Fig. 3CNV gene dosage sensitivity predicts spatial coupling of gene expression brain anatomy.
a Top dosage-sensitive (DS) genes in brain tissue and blood-derived lymphoblastoid cell lines (LCLs) from CNV carriers (brain: +21. LCLs: +21,+X, −X, see “Methods”). b Raincloud plots showing the different distributions of ranks for DS and non-DS (nDS) genes (N genes per DS/nDS set provided in Supplementary Dataset 5). Boxplots show the median, interquartile range (IQR), and whiskers (1.5× IQR). Neighboring barplots show decile-specific differences in proportions of DS vs. nDS genes. The statistically significant (*, PRAND < 0.05) median rank differences between DS and nDS gene sets are driven by a subset of DS genes (DSSS), which are significantly enriched at extreme ranks. c DSSS gene names highlighted from the DS gene set. d Spatial correlations between DSSS−nDS differential gene expression and both regional PLS scores and regional MS change for each CNV. Colors represent high (blue) and low (red) rank. All permuted P values were not further corrected for multiple comparisons, and were determined based on one-sided tests of gene set enrichment (median rank; see “Methods”).

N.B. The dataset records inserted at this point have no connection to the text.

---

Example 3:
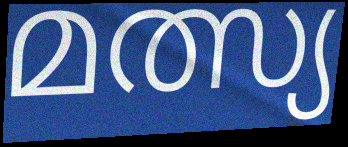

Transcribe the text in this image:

മത്സ്യ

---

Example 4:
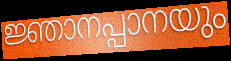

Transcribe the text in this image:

ജ്ഞാനപ്പാനയും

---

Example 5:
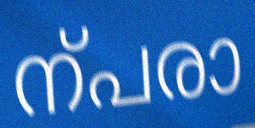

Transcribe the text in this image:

ന്പരാ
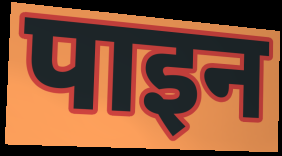
पाइन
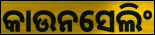
କାଉନସେଲିଂ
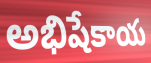
అభిషేకాయ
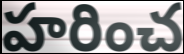
హరించ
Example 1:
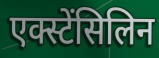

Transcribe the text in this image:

एक्स्टेंसिलिन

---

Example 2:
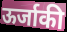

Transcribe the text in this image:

ऊर्जाकी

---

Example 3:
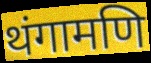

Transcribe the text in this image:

थंगामणि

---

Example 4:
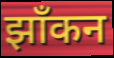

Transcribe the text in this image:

झाँकन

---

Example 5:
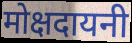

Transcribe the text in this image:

मोक्षदायनी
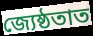
জ্যেষ্ঠতাত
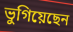
ভুগিয়েছেন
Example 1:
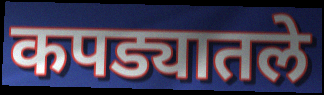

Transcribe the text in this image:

कपड्यातले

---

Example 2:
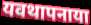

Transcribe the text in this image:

यवथापनाया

Fig. 4Altered gene expression predicts regional anatomical change across patients.
a Schematic outlining the analytic approach to interrelating cortical MS changes from MRI and DS gene expression from LCLs in +X patients. b (left) Regional loadings for principal component of shared variance between MS change in brain and DS gene expression in LCLs. (middle) Regional MS change in +X patients compared to controls (from Fig. 1a). Spatial similarity between these maps indicates that +X patients with greater dysregulation of DS genes in blood show a more pronounced manifestation of the +X MS change map. (right) This spatial similarity is quantitatively strong (r = 0.59) and statistically significant (PSPIN < 0.0001).